COVID-19 Amendments to Australia’s Insolvency Regime

The Coronavirus Economic Response Package Omnibus Act 2020 (Cth) (Omnibus Act) amended the Corporations Act 2001 (Cth) (Act) and the Corporations Regulations 2001 (Cth) (Regulations) with effect from 25 March 2020 to create a “safety net” for Australian businesses facing COVID-19 related financial distress.

While intended for Australian businesses affected by COVID-19, unlike JobKeeper relief, there is no application or qualification process legislated with the corporate insolvency amendments although an evidential burden limits the application of relief relating to directors’ duties.

Statutory demands

Statutory demands issued under the Act served in the six months on or after 25 March 2020 must:

  • provide a date for compliance with the statutory demand of at least six months (instead of the previous 21 days) from the date of service; and
  • be for debts of at least $20,000 (instead of the previous $2,000 statutory minimum).

Form 509H has also been updated to reflect these amendments.

The 21-day deadline to apply to set aside a statutory demand has also been amended and an application to set aside a statutory demand served during the safety net period must be made within six months of service.

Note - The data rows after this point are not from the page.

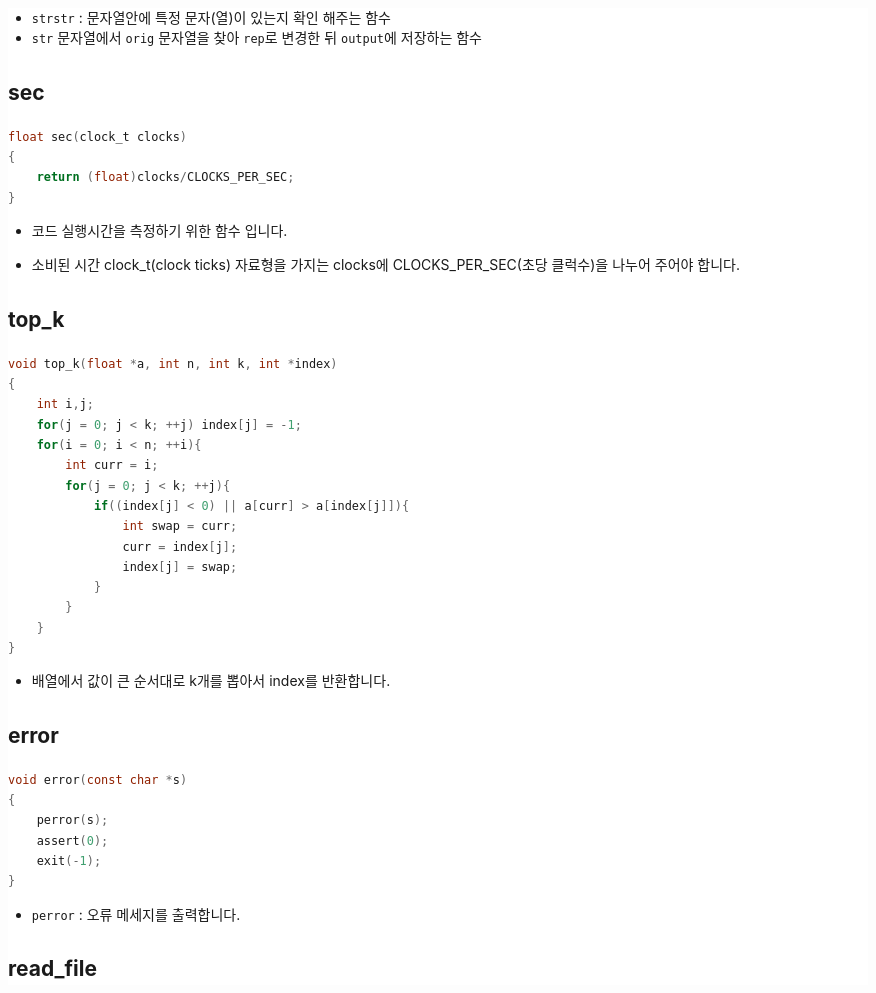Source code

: - `strstr` : 문자열안에 특정 문자(열)이 있는지 확인 해주는 함수
- `str` 문자열에서 `orig` 문자열을 찾아 `rep`로 변경한 뒤 `output`에 저장하는 함수

## sec

```c
float sec(clock_t clocks)
{
    return (float)clocks/CLOCKS_PER_SEC;
}
```

- 코드 실행시간을 측정하기 위한 함수 입니다.

- 소비된 시간 clock_t(clock ticks) 자료형을 가지는 clocks에 CLOCKS_PER_SEC(초당 클럭수)을 나누어 주어야 합니다.

## top_k

```c
void top_k(float *a, int n, int k, int *index)
{
    int i,j;
    for(j = 0; j < k; ++j) index[j] = -1;
    for(i = 0; i < n; ++i){
        int curr = i;
        for(j = 0; j < k; ++j){
            if((index[j] < 0) || a[curr] > a[index[j]]){
                int swap = curr;
                curr = index[j];
                index[j] = swap;
            }
        }
    }
}
```

- 배열에서 값이 큰 순서대로 k개를 뽑아서 index를 반환합니다.

## error

```c
void error(const char *s)
{
    perror(s);
    assert(0);
    exit(-1);
}
```

- `perror` : 오류 메세지를 출력합니다.

## read_file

It is expected that these amendments will result in an inevitable increase in disputes about the genuineness of debts and the validity of statutory demands – noting in particular:

  • the technical and time-critical nature of the regime;
  • the possibility of conflict with or ambiguity arising from existing requirements in Court rules and practice notes; and
  • the length of time between issue and compliance, issues around any payments made by (and the existence of any plans entered into with) debtors.

Directors’ duties – Safe harbour

Australia’s safe harbour regime, which may provide a company director with protections against personal liability for insolvent trading claims in certain circumstances, has also been temporarily expanded and now applies:

  • to debts incurred in the ordinary course of the company’s business;
  • during a six month period from 25 March 2020 (OR any longer period prescribed in the Regulations) to the date of appointment of an Administrator, or Liquidator, of the company.

Company directors bear an evidential burden of showing the temporary COVID-19 safe harbour applies to them if they seek to plead it as a bar to any claim that they have contravened the insolvent trading laws. Directors will also only be able to rely on books and records and information to support their use of the COVID-19 safe harbour provided they have not failed to provide that material in the circumstances set out in the Act (eg when requested by a liquidator).

Company directors may still face criminal liability in cases of fraud or dishonesty and common law liability for any breaches of their duties as directors. Directors will also need to continue to comply with their obligations to consider the interests of creditors in the “grey zone” of insolvency (Kinsela v Russell Kinsela Pty Ltd (in liq) (1986) 4 NSWLR 722).

While the other existing safe harbour requirements (for instance formulating a plan and documenting it, keeping up to date with tax and employee obligations, taking expert accounting or other appropriate advice) do not appear to be picked up in the temporary COVID-19 safe harbour, it would be prudent for directors to have regard to and comply with those actions (where possible) when attempting to take advantage of the COVID-19 safe harbour.

It is also important to note that the temporary relief applies only to insolvent trading claims. It does not for instance provide relief from shareholder claims and it provides no relief from the requirement to pay any debts incurred by the company according to the relevant terms.

Keeping this in mind may help directors considering entering into new company debt to manage or prevent some issues around “zombie” companies which have featured in recent discussion of the reforms.

As with insolvent trading generally, there will also remain all of the usual complications around new, existing, rollover, and other forms of debt and more sophisticated debt instruments and how those fit into the notion of a debt “incurred” during the relevant time.

A holding company of a company in financial distress may also be able to take advantage of the COVID-19 safe harbour provided it takes “reasonable steps” to ensure that the COVID-19 safe harbour applies in relation to each of the directors of the subsidiary company and to the relevant debt(s) AND the safe harbour does in fact apply (ie there is no safe harbour for a parent where the subsidiary has none).

The Omnibus Act received Royal Assent on 24 March 2020 and Schedule 12 Part 2 (Amendments relating to businesses in financial distress) commenced on 25 March 2020.